◆ Data extracts ◆
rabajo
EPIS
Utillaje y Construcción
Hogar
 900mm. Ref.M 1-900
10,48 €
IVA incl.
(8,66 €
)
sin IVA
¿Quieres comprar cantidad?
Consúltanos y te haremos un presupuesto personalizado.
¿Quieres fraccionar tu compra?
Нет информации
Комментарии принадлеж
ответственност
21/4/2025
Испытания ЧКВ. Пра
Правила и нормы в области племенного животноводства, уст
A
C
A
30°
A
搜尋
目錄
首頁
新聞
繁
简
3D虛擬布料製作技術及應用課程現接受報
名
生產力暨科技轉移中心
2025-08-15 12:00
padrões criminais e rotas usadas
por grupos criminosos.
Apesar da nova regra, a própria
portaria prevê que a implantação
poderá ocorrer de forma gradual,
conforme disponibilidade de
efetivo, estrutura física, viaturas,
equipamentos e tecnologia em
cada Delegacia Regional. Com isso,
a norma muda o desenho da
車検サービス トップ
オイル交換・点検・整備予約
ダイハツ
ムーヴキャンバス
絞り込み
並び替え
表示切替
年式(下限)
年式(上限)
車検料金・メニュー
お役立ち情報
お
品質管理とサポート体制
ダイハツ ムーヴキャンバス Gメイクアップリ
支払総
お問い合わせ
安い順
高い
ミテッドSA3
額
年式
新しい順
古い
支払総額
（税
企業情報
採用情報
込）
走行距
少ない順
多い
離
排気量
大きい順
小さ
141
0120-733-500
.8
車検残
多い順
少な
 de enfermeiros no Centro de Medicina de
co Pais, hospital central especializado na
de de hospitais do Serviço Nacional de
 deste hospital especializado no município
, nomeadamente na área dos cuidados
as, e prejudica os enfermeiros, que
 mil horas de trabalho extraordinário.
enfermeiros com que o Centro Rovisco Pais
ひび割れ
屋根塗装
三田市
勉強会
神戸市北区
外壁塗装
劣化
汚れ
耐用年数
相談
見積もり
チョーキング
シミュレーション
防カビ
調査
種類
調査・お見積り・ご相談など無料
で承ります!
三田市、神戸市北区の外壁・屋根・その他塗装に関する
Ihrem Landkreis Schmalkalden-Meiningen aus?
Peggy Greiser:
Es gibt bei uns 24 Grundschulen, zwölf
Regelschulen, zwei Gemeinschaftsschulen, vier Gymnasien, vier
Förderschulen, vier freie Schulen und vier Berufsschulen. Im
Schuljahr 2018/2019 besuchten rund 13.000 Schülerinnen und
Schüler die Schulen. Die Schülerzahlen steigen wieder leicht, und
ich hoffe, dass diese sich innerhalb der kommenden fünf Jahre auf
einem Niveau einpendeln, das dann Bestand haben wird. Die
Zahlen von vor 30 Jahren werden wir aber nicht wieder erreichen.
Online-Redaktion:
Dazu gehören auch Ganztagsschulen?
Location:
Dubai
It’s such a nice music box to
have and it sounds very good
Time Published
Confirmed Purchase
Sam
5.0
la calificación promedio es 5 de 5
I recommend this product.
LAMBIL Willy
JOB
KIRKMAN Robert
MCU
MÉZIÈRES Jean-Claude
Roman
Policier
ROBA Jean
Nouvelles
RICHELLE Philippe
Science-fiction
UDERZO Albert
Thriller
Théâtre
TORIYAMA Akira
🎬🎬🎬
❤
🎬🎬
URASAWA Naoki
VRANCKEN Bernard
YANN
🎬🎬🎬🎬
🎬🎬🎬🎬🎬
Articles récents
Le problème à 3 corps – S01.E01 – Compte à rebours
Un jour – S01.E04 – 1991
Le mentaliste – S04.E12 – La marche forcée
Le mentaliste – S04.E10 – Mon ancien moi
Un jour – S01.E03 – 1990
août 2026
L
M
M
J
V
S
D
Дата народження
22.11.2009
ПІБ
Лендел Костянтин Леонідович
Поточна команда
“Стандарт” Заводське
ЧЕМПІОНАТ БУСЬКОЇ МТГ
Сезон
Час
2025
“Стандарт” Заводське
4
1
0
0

◆ Your objective ◆
Reproduce every one of the records above line for line, keeping each character unchanged.

◆ Response to this exercise ◆
rabajo
EPIS
Utillaje y Construcción
Hogar
 900mm. Ref.M 1-900
10,48 €
IVA incl.
(8,66 €
)
sin IVA
¿Quieres comprar cantidad?
Consúltanos y te haremos un presupuesto personalizado.
¿Quieres fraccionar tu compra?
Нет информации
Комментарии принадлеж
ответственност
21/4/2025
Испытания ЧКВ. Пра
Правила и нормы в области племенного животноводства, уст
A
C
A
30°
A
搜尋
目錄
首頁
新聞
繁
简
3D虛擬布料製作技術及應用課程現接受報
名
生產力暨科技轉移中心
2025-08-15 12:00
padrões criminais e rotas usadas
por grupos criminosos.
Apesar da nova regra, a própria
portaria prevê que a implantação
poderá ocorrer de forma gradual,
conforme disponibilidade de
efetivo, estrutura física, viaturas,
equipamentos e tecnologia em
cada Delegacia Regional. Com isso,
a norma muda o desenho da
車検サービス トップ
オイル交換・点検・整備予約
ダイハツ
ムーヴキャンバス
絞り込み
並び替え
表示切替
年式(下限)
年式(上限)
車検料金・メニュー
お役立ち情報
お
品質管理とサポート体制
ダイハツ ムーヴキャンバス Gメイクアップリ
支払総
お問い合わせ
安い順
高い
ミテッドSA3
額
年式
新しい順
古い
支払総額
（税
企業情報
採用情報
込）
走行距
少ない順
多い
離
排気量
大きい順
小さ
141
0120-733-500
.8
車検残
多い順
少な
 de enfermeiros no Centro de Medicina de
co Pais, hospital central especializado na
de de hospitais do Serviço Nacional de
 deste hospital especializado no município
, nomeadamente na área dos cuidados
as, e prejudica os enfermeiros, que
 mil horas de trabalho extraordinário.
enfermeiros com que o Centro Rovisco Pais
ひび割れ
屋根塗装
三田市
勉強会
神戸市北区
外壁塗装
劣化
汚れ
耐用年数
相談
見積もり
チョーキング
シミュレーション
防カビ
調査
種類
調査・お見積り・ご相談など無料
で承ります!
三田市、神戸市北区の外壁・屋根・その他塗装に関する
Ihrem Landkreis Schmalkalden-Meiningen aus?
Peggy Greiser:
Es gibt bei uns 24 Grundschulen, zwölf
Regelschulen, zwei Gemeinschaftsschulen, vier Gymnasien, vier
Förderschulen, vier freie Schulen und vier Berufsschulen. Im
Schuljahr 2018/2019 besuchten rund 13.000 Schülerinnen und
Schüler die Schulen. Die Schülerzahlen steigen wieder leicht, und
ich hoffe, dass diese sich innerhalb der kommenden fünf Jahre auf
einem Niveau einpendeln, das dann Bestand haben wird. Die
Zahlen von vor 30 Jahren werden wir aber nicht wieder erreichen.
Online-Redaktion:
Dazu gehören auch Ganztagsschulen?
Location:
Dubai
It’s such a nice music box to
have and it sounds very good
Time Published
Confirmed Purchase
Sam
5.0
la calificación promedio es 5 de 5
I recommend this product.
LAMBIL Willy
JOB
KIRKMAN Robert
MCU
MÉZIÈRES Jean-Claude
Roman
Policier
ROBA Jean
Nouvelles
RICHELLE Philippe
Science-fiction
UDERZO Albert
Thriller
Théâtre
TORIYAMA Akira
🎬🎬🎬
❤
🎬🎬
URASAWA Naoki
VRANCKEN Bernard
YANN
🎬🎬🎬🎬
🎬🎬🎬🎬🎬
Articles récents
Le problème à 3 corps – S01.E01 – Compte à rebours
Un jour – S01.E04 – 1991
Le mentaliste – S04.E12 – La marche forcée
Le mentaliste – S04.E10 – Mon ancien moi
Un jour – S01.E03 – 1990
août 2026
L
M
M
J
V
S
D
Дата народження
22.11.2009
ПІБ
Лендел Костянтин Леонідович
Поточна команда
“Стандарт” Заводське
ЧЕМПІОНАТ БУСЬКОЇ МТГ
Сезон
Час
2025
“Стандарт” Заводське
4
1
0
0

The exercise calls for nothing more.